To the extent that marriage represents a property contract between two people, and not merely an expression of their love, states are requiring couples to sign on the dotted line. The centuries-old institution of common-law marriage is dying away.

Only 10 states still recognize new common-law marriages, which occur when a man and a woman cohabitate and declare themselves to be husband and wife. "Many sound reasons exist to abandon a system that allows the determination of important rights to rest on evidence fraught with inconsistencies, ambiguities and vagaries," wrote Pennsylvania Commonwealth Court Justice Bonnie Brigance Ledbetter in a September decision that ended the practice in that state.

Common-law marriages date from colonial times, when the country was mostly rural, transportation was difficult and there weren't enough ministers or justices of the peace to go around. In our current era, it's easy enough for couples to obtain a marriage license and find someone vested with the authority to perform the nuptials. (The complexities of choosing caterers and photographers for a formal wedding celebration are another matter entirely.)

Because there is no legal documentation, it's always been very difficult to prove--or disprove--whether a couple had entered into a common-law marriage. Disputes are especially common after one of the alleged spouses has died.

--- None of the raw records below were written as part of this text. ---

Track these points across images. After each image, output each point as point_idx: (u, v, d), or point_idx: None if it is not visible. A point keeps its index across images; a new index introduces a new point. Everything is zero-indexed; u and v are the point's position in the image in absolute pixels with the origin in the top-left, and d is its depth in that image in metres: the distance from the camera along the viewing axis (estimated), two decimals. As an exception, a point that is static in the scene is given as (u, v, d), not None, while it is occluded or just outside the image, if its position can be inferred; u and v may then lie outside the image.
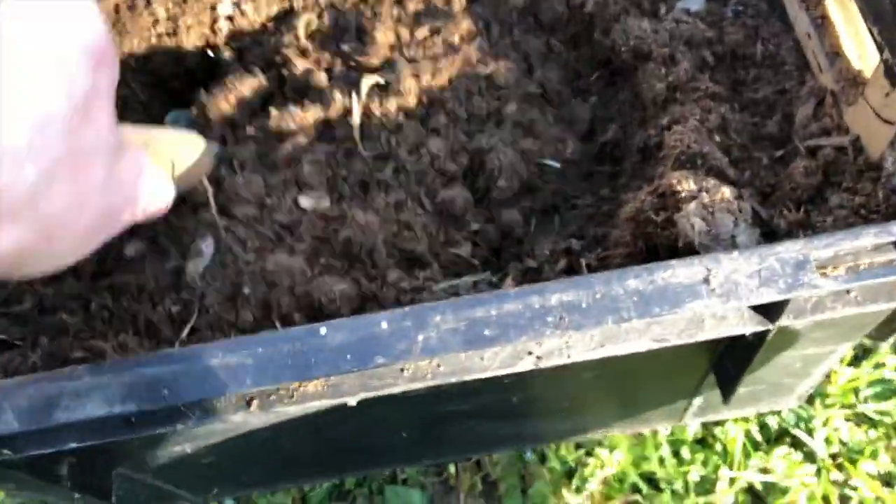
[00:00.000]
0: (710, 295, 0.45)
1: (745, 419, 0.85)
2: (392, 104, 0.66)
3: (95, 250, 0.47)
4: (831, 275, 0.45)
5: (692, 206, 0.53)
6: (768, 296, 0.44)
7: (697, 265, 0.45)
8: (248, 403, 0.50)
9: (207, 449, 0.68)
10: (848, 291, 0.47)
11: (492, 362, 0.50)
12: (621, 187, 0.63)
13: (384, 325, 0.46)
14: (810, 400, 0.86)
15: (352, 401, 0.55)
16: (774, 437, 0.85)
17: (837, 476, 0.83)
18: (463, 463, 0.88)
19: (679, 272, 0.45)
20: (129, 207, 0.48)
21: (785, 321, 0.48)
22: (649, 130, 0.63)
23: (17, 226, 0.39)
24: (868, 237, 0.45)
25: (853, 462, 0.82)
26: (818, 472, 0.82)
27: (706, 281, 0.45)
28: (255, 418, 0.60)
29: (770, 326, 0.48)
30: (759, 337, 0.52)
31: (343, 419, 0.67)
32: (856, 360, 0.88)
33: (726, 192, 0.53)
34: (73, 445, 0.51)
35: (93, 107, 0.41)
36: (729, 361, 0.61)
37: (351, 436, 0.76)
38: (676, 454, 0.85)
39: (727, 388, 0.63)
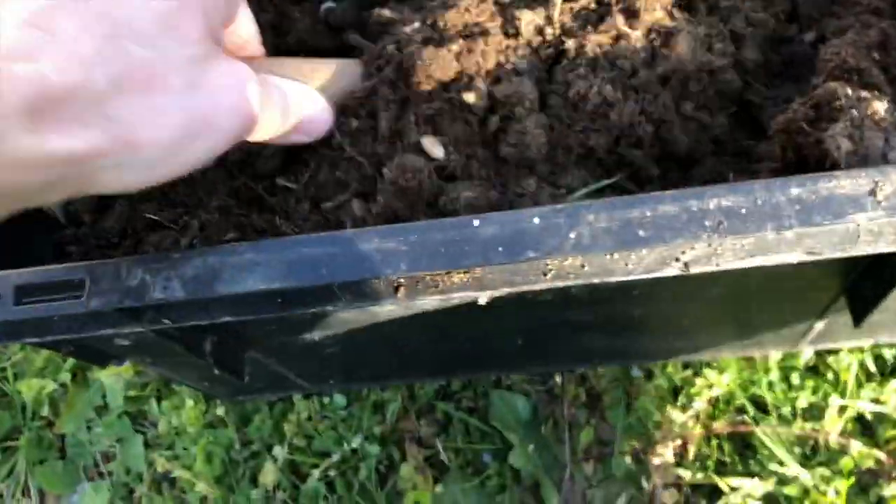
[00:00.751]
0: (876, 207, 0.44)
1: (861, 350, 0.84)
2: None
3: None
4: None
5: (839, 125, 0.51)
6: (939, 212, 0.43)
7: (864, 176, 0.44)
8: (396, 290, 0.52)
9: (332, 341, 0.71)
10: None
11: (636, 266, 0.50)
12: (770, 100, 0.61)
13: (536, 220, 0.47)
14: (930, 336, 0.84)
15: (483, 298, 0.56)
16: (890, 370, 0.84)
17: (955, 413, 0.81)
18: (567, 374, 0.90)
19: (844, 182, 0.45)
20: (230, 119, 0.47)
21: (948, 242, 0.47)
22: (804, 44, 0.61)
23: (88, 130, 0.41)
24: None
25: (973, 401, 0.81)
26: (934, 407, 0.82)
27: (872, 193, 0.44)
28: (390, 310, 0.62)
29: (931, 246, 0.47)
30: (913, 258, 0.51)
31: (466, 321, 0.69)
32: None
33: (879, 107, 0.51)
34: (228, 319, 0.54)
35: (178, 19, 0.44)
36: (867, 284, 0.60)
37: (467, 339, 0.78)
38: (786, 380, 0.85)
39: (860, 312, 0.62)
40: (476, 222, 0.47)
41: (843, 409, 0.83)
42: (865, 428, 0.83)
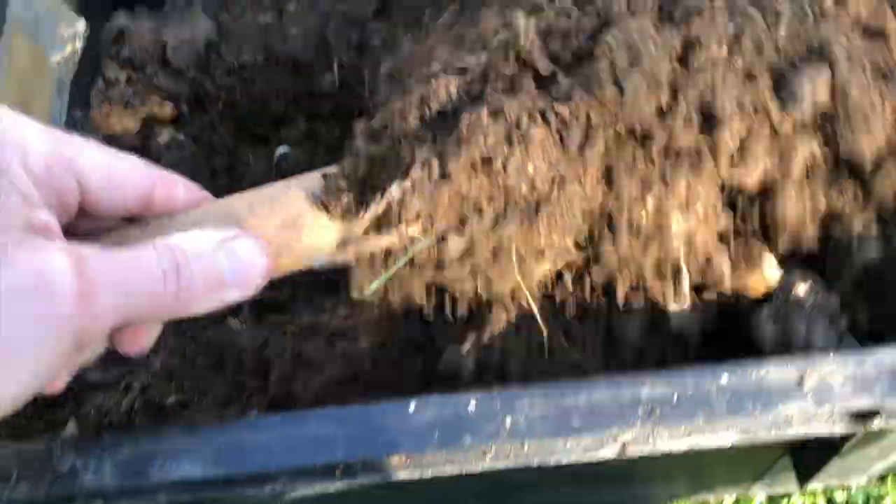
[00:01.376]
0: (805, 397, 0.45)
1: (813, 493, 0.84)
2: None
3: None
4: (930, 383, 0.44)
5: (763, 312, 0.52)
6: (863, 402, 0.44)
7: (791, 366, 0.45)
8: (334, 472, 0.51)
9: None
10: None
11: (576, 446, 0.50)
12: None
13: (472, 405, 0.47)
14: (882, 478, 0.84)
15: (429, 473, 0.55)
16: (843, 515, 0.84)
17: (908, 560, 0.81)
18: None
19: (773, 371, 0.45)
20: (33, 333, 0.34)
21: (876, 425, 0.47)
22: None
23: None
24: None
25: (925, 545, 0.80)
26: (888, 554, 0.81)
27: (800, 383, 0.45)
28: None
29: (860, 430, 0.48)
30: (846, 437, 0.51)
31: (417, 489, 0.68)
32: (933, 444, 0.86)
33: (801, 289, 0.52)
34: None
35: None
36: (808, 453, 0.60)
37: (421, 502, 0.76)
38: (740, 525, 0.84)
39: (803, 478, 0.63)
40: (412, 407, 0.47)
41: (798, 556, 0.82)
42: (822, 575, 0.82)
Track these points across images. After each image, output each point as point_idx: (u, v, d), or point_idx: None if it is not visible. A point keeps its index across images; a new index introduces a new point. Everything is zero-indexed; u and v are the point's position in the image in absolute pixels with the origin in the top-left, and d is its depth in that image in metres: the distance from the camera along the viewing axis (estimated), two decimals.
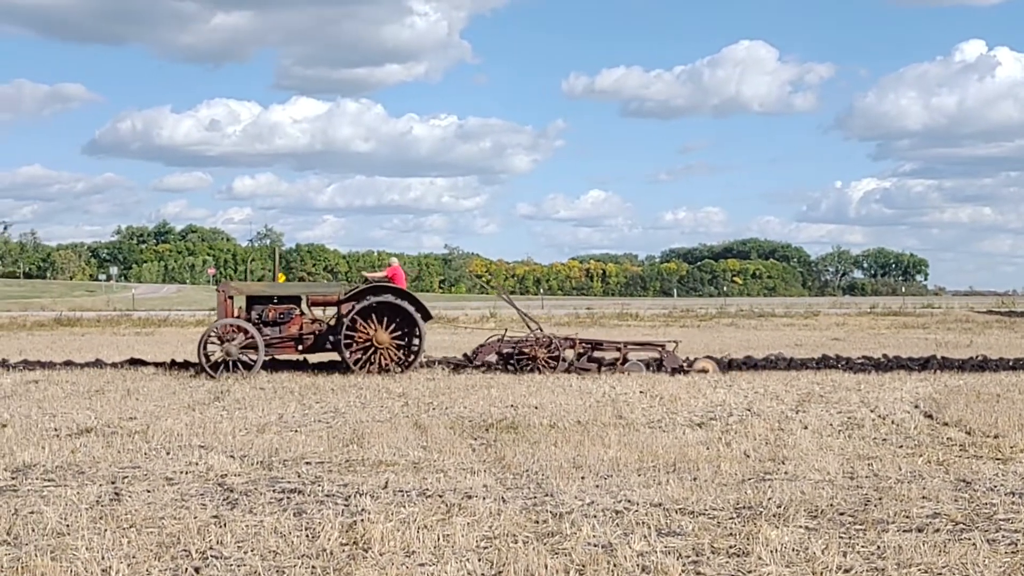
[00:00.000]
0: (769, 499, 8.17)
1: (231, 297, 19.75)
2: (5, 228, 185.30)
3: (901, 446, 10.88)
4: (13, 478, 9.10)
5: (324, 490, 8.61)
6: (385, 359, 18.65)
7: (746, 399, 14.81)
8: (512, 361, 19.06)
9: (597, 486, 8.77)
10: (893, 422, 12.58)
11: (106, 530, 7.21)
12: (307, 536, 7.09)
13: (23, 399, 14.88)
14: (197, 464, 9.73)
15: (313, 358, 20.21)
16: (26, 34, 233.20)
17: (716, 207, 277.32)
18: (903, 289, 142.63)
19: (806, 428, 12.04)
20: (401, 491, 8.55)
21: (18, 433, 11.55)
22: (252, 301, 19.65)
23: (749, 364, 20.34)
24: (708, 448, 10.60)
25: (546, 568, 6.35)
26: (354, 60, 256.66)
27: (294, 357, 19.99)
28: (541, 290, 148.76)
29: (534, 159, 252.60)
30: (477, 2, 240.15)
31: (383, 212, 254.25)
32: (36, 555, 6.54)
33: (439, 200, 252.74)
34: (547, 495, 8.39)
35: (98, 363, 20.31)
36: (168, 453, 10.36)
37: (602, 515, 7.68)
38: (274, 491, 8.58)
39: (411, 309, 18.85)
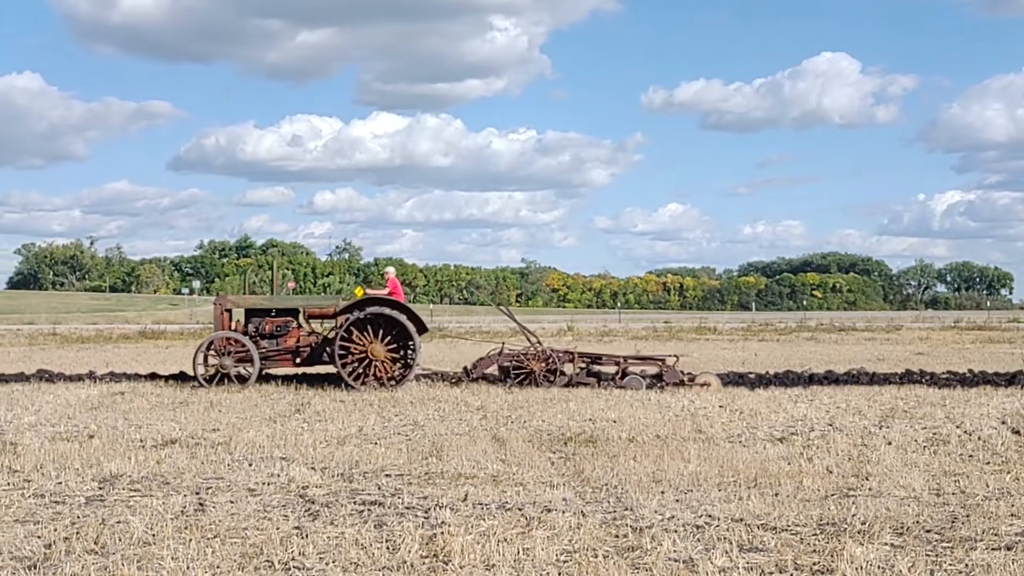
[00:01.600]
0: (853, 515, 8.05)
1: (228, 310, 19.98)
2: (92, 243, 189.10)
3: (988, 462, 10.66)
4: (100, 488, 9.27)
5: (404, 502, 8.65)
6: (380, 372, 18.69)
7: (828, 414, 14.62)
8: (511, 375, 19.09)
9: (677, 500, 8.71)
10: (979, 438, 12.33)
11: (191, 540, 7.30)
12: (388, 548, 7.13)
13: (110, 410, 15.16)
14: (279, 475, 9.83)
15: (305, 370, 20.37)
16: (115, 53, 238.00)
17: (795, 220, 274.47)
18: (987, 303, 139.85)
19: (890, 444, 11.85)
20: (480, 504, 8.56)
21: (105, 444, 11.77)
22: (250, 314, 19.86)
23: (830, 379, 20.07)
24: (790, 463, 10.47)
25: None
26: (434, 75, 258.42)
27: (291, 370, 20.17)
28: (618, 304, 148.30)
29: (612, 173, 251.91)
30: (557, 17, 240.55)
31: (461, 226, 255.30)
32: (123, 564, 6.65)
33: (517, 214, 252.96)
34: (627, 509, 8.35)
35: (182, 375, 20.61)
36: (250, 464, 10.48)
37: (682, 530, 7.63)
38: (355, 503, 8.64)
39: (405, 321, 18.86)
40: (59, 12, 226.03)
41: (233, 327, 19.77)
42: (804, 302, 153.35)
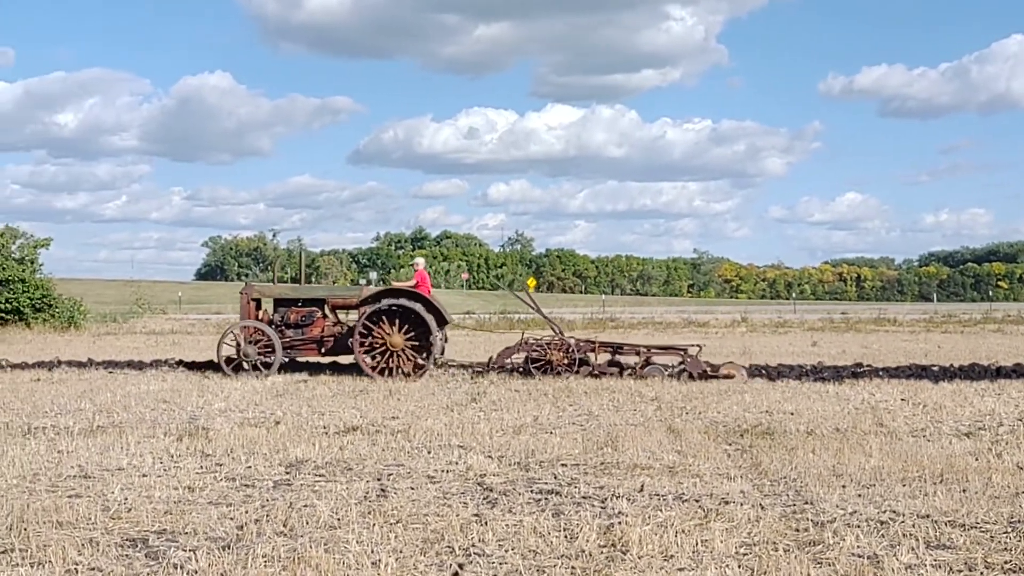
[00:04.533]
0: None
1: (255, 299, 20.38)
2: (274, 235, 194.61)
3: None
4: (287, 473, 9.59)
5: (580, 492, 8.69)
6: (399, 362, 18.85)
7: (1017, 408, 14.07)
8: (533, 365, 18.99)
9: (859, 495, 8.52)
10: None
11: (374, 524, 7.49)
12: (566, 537, 7.18)
13: (294, 398, 15.66)
14: (457, 463, 9.99)
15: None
16: (300, 51, 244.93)
17: (981, 208, 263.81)
18: None
19: None
20: (657, 495, 8.54)
21: (290, 430, 12.16)
22: (278, 303, 20.35)
23: (1020, 372, 19.29)
24: (977, 459, 10.12)
25: None
26: (609, 66, 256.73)
27: (317, 359, 20.57)
28: (793, 295, 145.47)
29: (788, 162, 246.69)
30: (734, 5, 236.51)
31: (634, 217, 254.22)
32: (311, 546, 6.86)
33: (690, 204, 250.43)
34: (806, 503, 8.21)
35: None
36: (429, 452, 10.69)
37: (866, 525, 7.46)
38: (531, 491, 8.72)
39: (423, 314, 18.92)
40: (248, 13, 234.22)
41: (260, 316, 20.25)
42: (989, 293, 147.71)
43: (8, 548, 6.91)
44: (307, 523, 7.57)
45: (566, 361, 18.92)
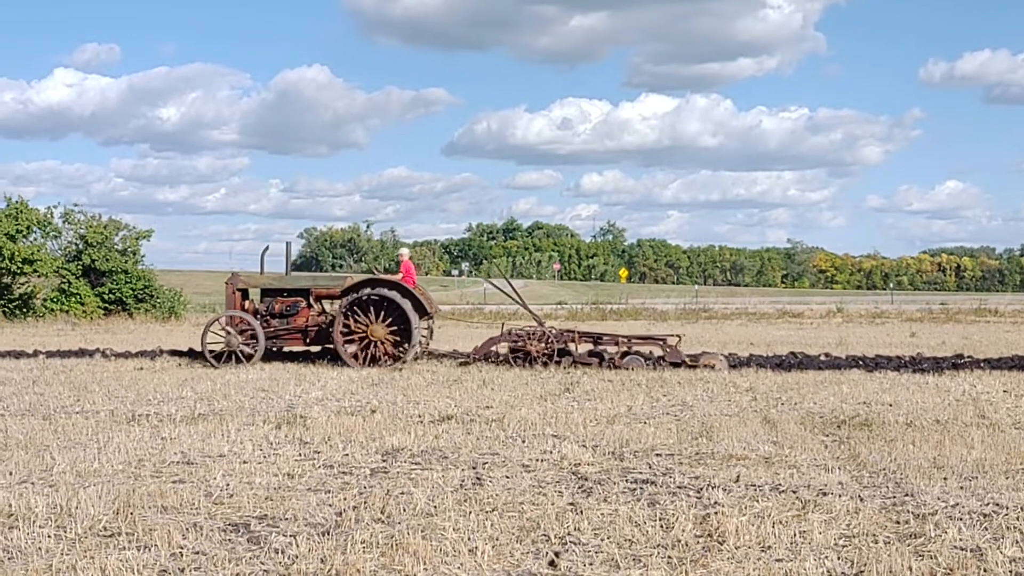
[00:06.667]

A supposed wife or husband shows up to claim a share of the inheritance or insurance and it becomes a question of his or her word against a dead person's as to whether they were, in fact, married.

"It was only a matter of time before it was invalidated or terminated," says Stewart Greenleaf, chairman of the Pennsylvania Senate Judiciary Committee, who notes that legislators would have acted if the courts hadn't beat them to it. He says that it's become too confusing for health insurance carriers to determine whether they are obligated to offer coverage to cohabitants claiming to be married. "It's important for them to go through the formal ceremony so there's no doubt about it."

It's rare that disputes about common-law marriages arise over anything except money. That's one reason why insurance companies, although not making the issue a major priority, have typically supported attempts to curb the practice. "The standards of proof were so loose that someone could easily maintain a claim," says John Mayoue, a family lawyer in Georgia, which stopped recognizing such marriages in 1997. "A lot of states were finding these claims or common-law marriages were frankly fraud."

The standards of what constitutes a common-law marriage vary by state. It used to be that couples were required to live together for a fixed period of up to seven years before they were considered married. None of the states that still recognize common-law marriages requires a specific time commitment. But couples do have to present themselves as married--sharing not just a home but also the same surname, joint income tax returns and the intention of getting married.

Some lawyers maintain that such marriages remain useful in protecting the rights of individuals who otherwise might be denied their rights to shared property. "From a purely legal point of view, it does solve some problems from time to time," says Oklahoma state Representative Frank Davis. Where undocumented marriages do cause confusion, Davis says, the courts are there to clear things up.

Mayoue argues that because most states have changed their laws in recent years to allow people who live together outside of the constraints of marriage to enter into enforceable contracts with each other, there's no longer the same need for common-law protections. In other words, people don't need to get married to buy a house or enter into child-custody disputes together.

"This is something that has way outlived its necessity," says Oklahoma state Representative Ray Vaughn, who has been trying to ban the practice in the Sooner State for several years. "If they want to obtain benefits as the result of their relationship, it seems to me that there should be some kind of written evidence of the existence of that relationship. It could be a statement. You could do it on the back of an envelope or a napkin."